■ TASKS TO PERFORM:
- 1) List the usernames of everyone who posted in the forum thread about moving a horizontal mill.
- 2) Filter the listing down to the lines that contain the word "Orange".

■ READING TEXT:
# Need Help ,yupp



## Silverbullet (Dec 23, 2016)

Hi I have a chance to get a small horizontal mill in south Jersey. Now why I need the help as some know I'm disabled in a wheelchair in Marlton NJ. This mill has been lowered in price to where I can afford to buy it. But I'm not able to pay for the mill and the rates they want to move it. Now I'm sure the mill weighs in the five to seven hundred pound range. I have lots of other tools I can trade for moving it . I'm not sure it's location yet. But if I can get help ill find out . I'm usually to proud to beg but I'm doing just that. If anybody's able or willing , email me ,,, Trapshot_100@yahoo.com ,,,, 
Thanks Gary aka Silverbullet.


----------



## Ulma Doctor (Dec 23, 2016)

I wish i were closer to you Gary, i'd do it in a minute.
hopefully someone closer can help out
i wish the best of luck


----------



## Uglydog (Dec 23, 2016)

Minnesota is also a bet far.

■ ENTRIES SUPPLIED:
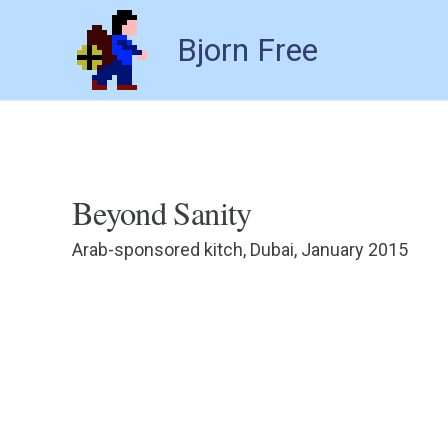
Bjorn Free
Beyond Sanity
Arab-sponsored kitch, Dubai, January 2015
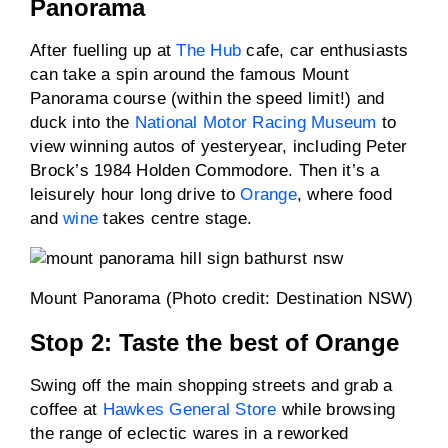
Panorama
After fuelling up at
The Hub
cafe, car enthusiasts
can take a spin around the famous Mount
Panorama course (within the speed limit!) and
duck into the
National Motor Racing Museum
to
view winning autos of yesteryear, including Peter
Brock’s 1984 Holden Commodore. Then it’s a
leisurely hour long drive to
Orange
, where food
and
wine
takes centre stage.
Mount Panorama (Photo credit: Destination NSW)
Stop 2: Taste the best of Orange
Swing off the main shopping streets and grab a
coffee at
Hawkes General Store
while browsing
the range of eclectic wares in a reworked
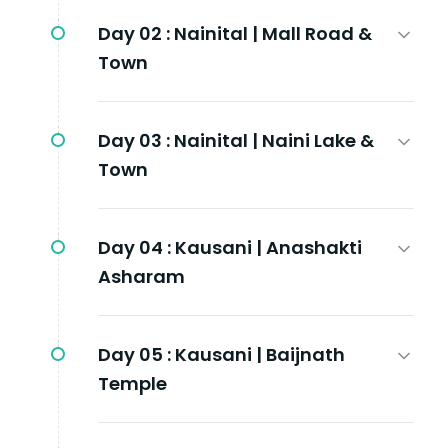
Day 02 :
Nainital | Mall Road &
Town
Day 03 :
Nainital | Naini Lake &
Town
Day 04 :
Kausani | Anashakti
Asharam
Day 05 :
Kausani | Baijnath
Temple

■ WRITTEN RESPONSES:
- 1) Silverbullet, Ulma Doctor, Uglydog

- 2)
Orange
Stop 2: Taste the best of Orange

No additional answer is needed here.